TEMPO.CO, Jakarta - Kejaksaan Negeri Jakarta Selatan akan kembali melakukan penyitaan di sejumlah lokasi dalam penyidikan kasus korupsi lahan Pemerintah Provinsi DKI Jakarta senilai sekitar Rp 130 miliar.
“Ya, penyitaan lahan yang dikorupsi, di rumah tersangka bisa. Yang disita bisa dokumen atau barang,” kata Kepala Kejaksaan Negeri Jakarta Selatan Sardjono Turin ketika dihubungi Tempo hari ini, Rabu, 3 Agustus 2016.
Sardjono menerangkan, rencana penyitaan kembali itu tindak lanjut dari penggeledahan di kantor Badan Pertanahan Nasional (BPN) Jakarta Selatan di kawasan Tanjung Barat pada Selasa sore, 2 Agustus. Penyidik menyita setumpuk dokumen berupa surat-surat tanah. Penyidik lantas menginventarisasi dokumen-dokumen itu.
Menurut dia, penyidik masih berfokus pada korupsi lahan negara tersebut. Dua tersangka sudah ditetapkan, yakni Agus Salim, pegawai eselon IV BPN Jakarta Selatan, dan pihak swasta, Muhammad Irfan. Sedangkan mengenai suap yang diduga diterima pegawai BPN akan diusut kemudian. “Masak gratis menerbitkan sertifikat seperti itu?” ujar Sardjono.
Baca: Rapat dengan BPK, Ahok Ungkap Indikasi Korupsi Lahan Rusun
Muhammad Irfan mengaku sebagai ahli waris lahan yang direkayasa, yakni fasilitas sosial (fasos) dan fasilitas umum (fasum) DKI Jakarta di Jalan Biduri Bulan dan Jalan Alexandri RT 08 RW 01, Kelurahan Grogol Utara, Kebayoran Lama, Jakarta Selatan. Lahan seluas 2.975 meter persegi itu didapatkan Pemerintah Provinsi DKI Jakarta sebagai kewajiban fasos dan fasum dari PT Permata Hijau pada 1996.

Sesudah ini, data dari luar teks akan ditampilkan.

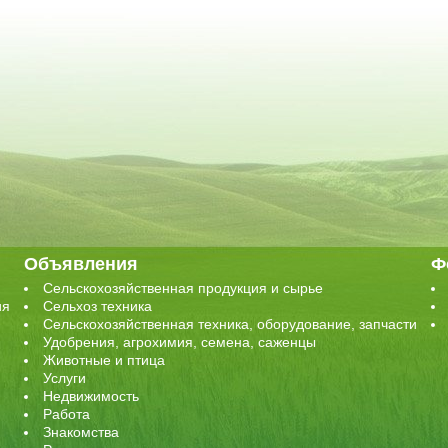
Объявления
Ф
Сельскохозяйственная продукция и сырье
ия
Сельхоз техника
Сельскохозяйственная техника, оборудование, запчасти
Удобрения, агрохимия, семена, саженцы
Животные и птица
Услуги
Недвижимость
Работа
Знакомства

Adapun tersangka Agus Salim adalah Sekretaris Bagian Pengukuran di BPN Jakarta Selatan. Agus Salim bekerja di bawah koordinasi Ketua Tim Pengukuran Adityawarman.
Simak: Sudah Diingatkan, DKI Masih Ngotot Beli Lahan Cengkareng Rp 648 Miliar
Irfan lalu mengajukan permohonan sertifikat ke BPN Jakarta Selatan. Dokumen pun terbit, yang diduga kuat menggunakan lampiran yang sudah direkayasa. Setelah surat tanah terbit, kemudian Irfan menjual lahan itu kepada pihak lain senilai Rp 34 miliar pada 2014. “Dia yang jual lahan dan nampani duit dari swasta,” ucap Sardjono.
Harga itu, menurut Sardjono, jauh lebih murah ketimbang jika mengacu pada nilai jual obyek pajak (NJOP), yakni Rp 40-50 juta per meter persegi.